Искупление | страница 10



Тут надо сказать об одном не очень простом литературном сюжете.

Горенштейн плохо относился к той прозе и поэзии, которая появилась в «Юности», когда во главе ее стоял Катаев: к повестям Анатолия Гладилина, Василия Аксенова, Владимира Амлинского, – не раз говорил об этом. И был он в данном случае не одинок – немало было недоброжелателей в мире литературы у этой вдруг вспорхнувшей удачливой молодежной стаи прозаиков и поэтов. У каждого из этих недоброжелателей могла быть (и, наверное, была) и какая-то своя личная причина неприязни, задетости. Бродский терпеть не мог Евтушенко, Горенштейну не давали покоя свои колючки – он предложил «Современнику» пьесу «Волемир», она вроде бы понравилась, но то ли театр не получил на нее разрешения, то ли сам не решился ее «пробивать». Поставили они пьесу Василия Аксенова «Всегда в продаже». Горенштейн счел, что «мовизм», некоторый налет модернизма, который был в этой пьесе, они сочли за свободомыслие, а он сам модернизма не выносил.
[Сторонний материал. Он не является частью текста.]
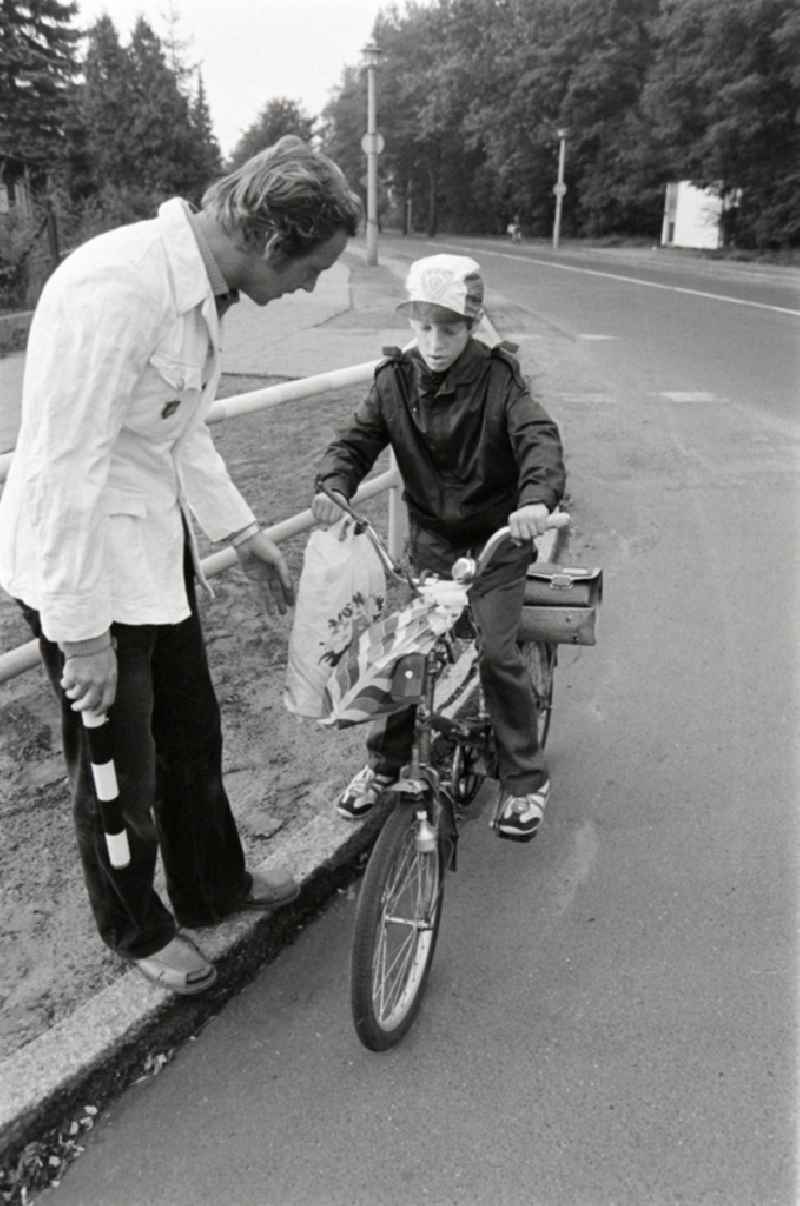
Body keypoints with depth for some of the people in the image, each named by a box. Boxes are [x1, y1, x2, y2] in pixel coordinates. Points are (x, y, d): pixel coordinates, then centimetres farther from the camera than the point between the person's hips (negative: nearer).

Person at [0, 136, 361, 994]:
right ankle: (136, 929, 38)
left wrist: (243, 534, 16)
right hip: (83, 560, -9)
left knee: (192, 732, 22)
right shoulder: (119, 287, -27)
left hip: (154, 545, 9)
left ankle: (213, 886, 45)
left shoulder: (198, 286, 3)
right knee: (119, 762, 11)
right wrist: (82, 630, -21)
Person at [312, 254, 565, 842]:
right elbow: (358, 439, -4)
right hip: (431, 537, 3)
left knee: (496, 650, -14)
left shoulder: (498, 378, -12)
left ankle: (526, 778, 6)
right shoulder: (395, 380, -2)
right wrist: (333, 485, -26)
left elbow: (540, 437, -24)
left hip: (498, 536, -3)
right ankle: (385, 763, 18)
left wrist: (537, 498, -45)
Но так уж получилось с началом «оттепели», что в стальной нашей идеологии образовались дыры, щели, через которые молодые литераторы пробились к читателям. Они честно рассказывали о своей и окружающей их жизни – не приспосабливались, не выслуживались. Но их художественному миру не хватало глубины и основательности. Их вольнодумство и свободомыслие дальше оглядок на модернизм не шло. В этом нет их вины и злого умысла. Сделали что могли. Но тем, кто шел дальше и глубже, хода не было. В образовавшиеся щели они пройти не могли. Да и молодые, «взрослея», ставя перед собой более серьезные задачи, стали натыкаться на лед, которым власти затыкали образовавшиеся при «оттепели» промоины. А тогда в литературной среде, конечно, возникало непонимание и напряжение. Не могло не возникнуть. Евтушенко и Вознесенского печатают, одна за другой выходят их книги, а Бродского судят за «тунеядство» и отправляют в ссылку. С какими бы трудностями ни сталкивались Аксенов и Гладилин – трудности, конечно, были, – но это была все-таки жизнь в литературе. А Горенштейну путь в литературную жизнь был закрыт. Когда он сказал мне: «Надо печататься», он имел в виду не «Метрополь», а отъезд в эмиграцию, потому что понял, что дома, в Советском Союзе, ему не удастся печататься. Его отъезд в эмиграцию никак не был связан с его публикацией в «Метрополе», как это по инерции общепринятых представлений утверждалось в разных справках и обзорах.